Sunday, April 15, 2012

The jolly green giant of produce

The human body is a fine piece of work.  Everyone of is built the same, in a way.  We have two arms, two legs, hands, feet, hair, and a head filled with a brain, amongst other things.  Each and every body needs the same nutrition.  Last time I mentioned a few of those essential vitamins and minerals. Vitamins A, C, D, E, K and the B vitamins (thiamine, riboflavin, niacin, pantothenic acid, biotin, vitamin B-6, vitamin B-12 and folate).  These are the fuels that power our bodies.  As I discussed, cucumbers contained many of the aforementioned supplements.  Today, I discuss another miracle food that provides you with nearly all of these and then some.

Presenting, the avocado!

One of the most interesting and plentiful fruits in the world, the avocado is part of almost all the world's cuisine.  I'm sure you or someone you know has had an avocado at one point in your life.  Living in Southern California, it is almost impossible to not come across this bizarre specimen.  It has many uses, can be eaten as is, or added to almost an endless array of dishes.  The fleshy interior can be mashed, sliced, diced, scooped and served up hot or cold.  Typically, the skin and seed are discarded, as they are not good eats.

There are many cultivars of avocado, the most common and likely the one you've come across most, is the Hass avocado.  Available year round, this type of avocado, developed by Rudolph Hass, a Cali native, has a deliciously nutty and oily texture.  Most of the markets in my area carry these and I absolutely love to cook with them.  A neat little fact about these avocados, my hometown of Fallbrook, informally known as the Avocado Capital of the World, accounts for most of the crop production in California.  Another neat little fact, Fallbrook holds their annual Avocado Festival every year, drawing nearly 70,000 attendees from around the country!

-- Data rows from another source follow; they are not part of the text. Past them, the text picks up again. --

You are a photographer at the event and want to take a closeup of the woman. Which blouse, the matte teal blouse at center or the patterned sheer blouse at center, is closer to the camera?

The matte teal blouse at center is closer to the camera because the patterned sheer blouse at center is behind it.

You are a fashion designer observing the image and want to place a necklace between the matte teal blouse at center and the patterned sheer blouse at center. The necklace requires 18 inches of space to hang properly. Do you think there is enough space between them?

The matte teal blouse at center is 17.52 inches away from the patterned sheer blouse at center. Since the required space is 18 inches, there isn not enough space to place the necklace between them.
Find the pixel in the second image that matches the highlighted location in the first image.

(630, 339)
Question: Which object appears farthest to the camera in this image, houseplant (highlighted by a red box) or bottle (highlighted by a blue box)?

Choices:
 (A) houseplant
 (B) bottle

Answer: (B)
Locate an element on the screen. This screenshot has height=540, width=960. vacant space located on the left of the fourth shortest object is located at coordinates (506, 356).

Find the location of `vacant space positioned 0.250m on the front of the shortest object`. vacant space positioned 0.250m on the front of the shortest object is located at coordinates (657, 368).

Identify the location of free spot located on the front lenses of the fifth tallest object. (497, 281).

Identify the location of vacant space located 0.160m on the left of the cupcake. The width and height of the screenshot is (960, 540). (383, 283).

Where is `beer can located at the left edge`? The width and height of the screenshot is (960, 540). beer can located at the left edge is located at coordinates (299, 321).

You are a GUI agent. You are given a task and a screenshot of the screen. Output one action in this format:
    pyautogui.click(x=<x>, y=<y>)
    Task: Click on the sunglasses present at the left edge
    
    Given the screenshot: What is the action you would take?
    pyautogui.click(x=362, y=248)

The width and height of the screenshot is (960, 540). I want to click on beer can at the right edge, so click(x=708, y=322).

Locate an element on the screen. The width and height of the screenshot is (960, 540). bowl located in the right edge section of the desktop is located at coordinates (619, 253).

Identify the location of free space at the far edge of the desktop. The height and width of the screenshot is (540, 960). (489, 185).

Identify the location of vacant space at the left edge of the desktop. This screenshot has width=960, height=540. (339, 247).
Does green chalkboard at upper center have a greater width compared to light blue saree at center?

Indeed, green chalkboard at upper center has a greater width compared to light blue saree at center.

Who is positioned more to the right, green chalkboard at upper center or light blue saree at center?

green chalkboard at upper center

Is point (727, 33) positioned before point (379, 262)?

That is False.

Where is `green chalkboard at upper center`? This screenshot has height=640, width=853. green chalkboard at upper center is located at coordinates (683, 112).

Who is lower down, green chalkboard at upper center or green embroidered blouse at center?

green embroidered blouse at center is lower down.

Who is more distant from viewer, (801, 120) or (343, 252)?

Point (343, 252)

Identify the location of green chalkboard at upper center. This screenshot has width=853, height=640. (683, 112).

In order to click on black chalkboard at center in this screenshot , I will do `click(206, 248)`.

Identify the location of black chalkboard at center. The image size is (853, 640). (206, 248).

One of the most famous dishes that avocados are used in is, wait for it... guacamole!  Guacamole is used as a spread, dip, or snack eaten straight.  It can be prepared in an endless amount of ways, and each region has its own unique twist.  You can add bacon, fish, fruit, vegetable, flavored oils, seasonings, and much, much more.  There isn't one definitive way of making guacamole.  Traditionally, guacamole is prepared with a molcajete.  This tool is used to prepare whole spices and other mashable ingredients, like berries, nuts, fruits or veggies.  Of course, not all of us have a molcajete readily available, so, a bowl and a spoon work just fine for making guacamole.  I have a base guacamole that I prepare regularly and would like to share it with you.  I have been told time and time again that this is some of the best guacamole.  Now, I can't say that's true.  It isn't award winning, but maybe I should try my luck sometime.  As always, this is a recipe meant to assist, not follow.  I never ask that you follow my recipes to the T, for the fact that everyone has their own tastes.  Also, as I mentioned, there is no definite way of preparing guacamole.

Guacamole -  Serves 2-4 people, or one hungry Jesse

2 Hass Avocados (ripe, soft and pokeable, not firm)
1 medium Jalepeno (about the size of your avg. index finger), finely minced
1/2 medium red onion(about the size of your avg. fist, diced
1 lime, zested and juiced
1 tbsp cilantro, roughly chopped
1 tsp white wine vinegar
1 tsp extra virgin olive oil
1/2 tsp salt
1/2 tsp pepper

Prepare you avocados, cutting them in half, from tip to base, twisting the two halves to separate.  Using your knife, remove the pit by striking down on to it, giving a slight twist to dislodge, and pop it out.  Discard.  Scoop the flesh in to a bowl.  Add lime juice to stymy oxidation.  Add the rest of the ingredients.  Mix together, mixing more for smooth guacamole, or less for a more chunky texture.  Taste, and season to preference.  Store it in the fridge.  There are tricks out there to keep guacamole from browning.  Most don't work.  This does.  It's science.  What causes oxidation?  Oxygen!  Remove air from the equation and you'll have colorful guacamole for a few days longer.  Take saran wrap and place directly on top of the guacamole, leaving no air in between the wrap and the avocado.  This prevents air from oxidizing the avocado, leaving it a vibrant green for many days so long as it is kept refrigerated.

Enjoy with chips, spread it on your favorite sandwich (delicious on burgers!), eat from the bowl, and share it with your friends and family!

The Fallbrook Avocado Festival is Sunday, April 15, 2012!  That's today!  Go out and enjoy some sun, camaraderie and avocados!  It's fun for the whole family!  See you there.